*GIVEN EXERCISE*: Convert the lines of the records into a Markdown table with the columns "Row number" and "Line," omitting blank lines; begin at the line that contains "Document page, 1500x1125 pixels." and stop after the line that contains "title 授權標章 (Commons".

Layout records
▶

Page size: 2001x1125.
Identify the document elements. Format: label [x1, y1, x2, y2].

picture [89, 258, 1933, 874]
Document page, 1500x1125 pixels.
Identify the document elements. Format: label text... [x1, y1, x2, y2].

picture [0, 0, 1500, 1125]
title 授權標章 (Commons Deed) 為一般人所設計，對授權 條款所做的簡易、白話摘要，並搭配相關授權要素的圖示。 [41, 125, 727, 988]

◀
▶

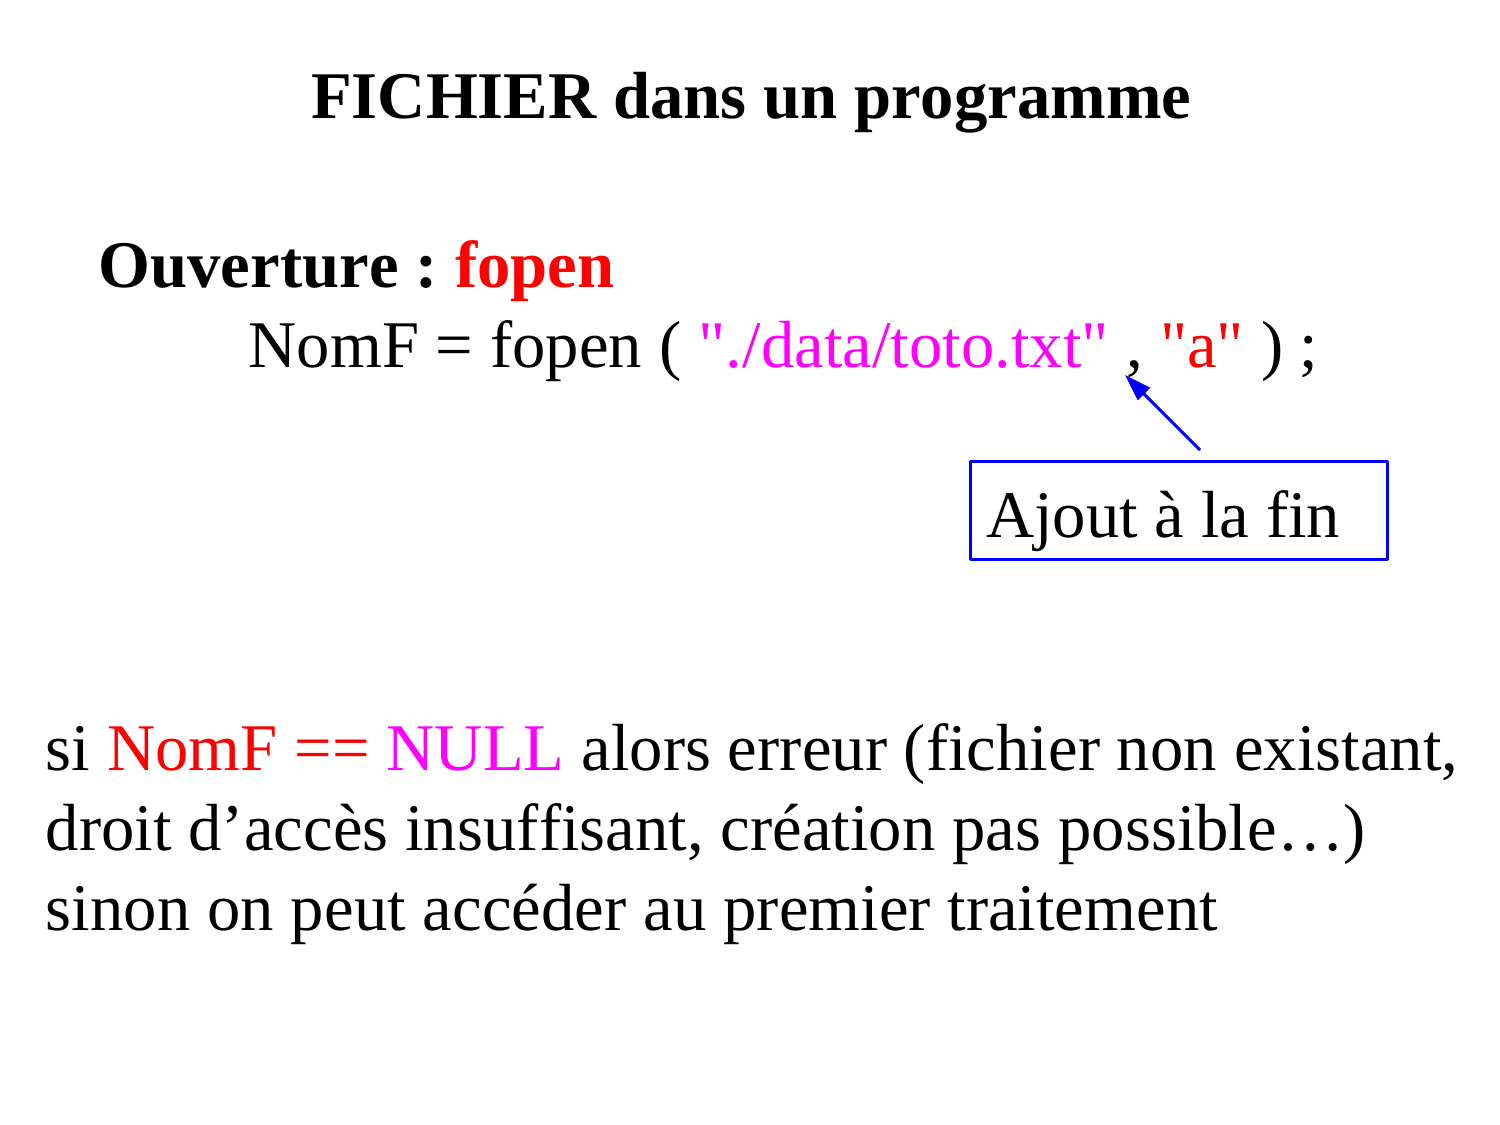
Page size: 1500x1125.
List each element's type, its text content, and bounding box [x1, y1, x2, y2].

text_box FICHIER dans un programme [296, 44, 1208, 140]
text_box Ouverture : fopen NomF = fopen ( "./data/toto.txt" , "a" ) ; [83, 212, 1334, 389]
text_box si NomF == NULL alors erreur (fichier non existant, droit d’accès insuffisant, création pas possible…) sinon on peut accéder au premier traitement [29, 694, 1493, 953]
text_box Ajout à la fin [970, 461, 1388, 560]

◀

*RESPONSE BELOW*:
| Row number | Line |
|---|---|
| 1 | Document page, 1500x1125 pixels. |
| 2 | Identify the document elements. Format: label text... [x1, y1, x2, y2]. |
| 3 | picture [0, 0, 1500, 1125] |
| 4 | title 授權標章 (Commons Deed) 為一般人所設計，對授權 條款所做的簡易、白話摘要，並搭配相關授權要素的圖示。 [41, 125, 727, 988] |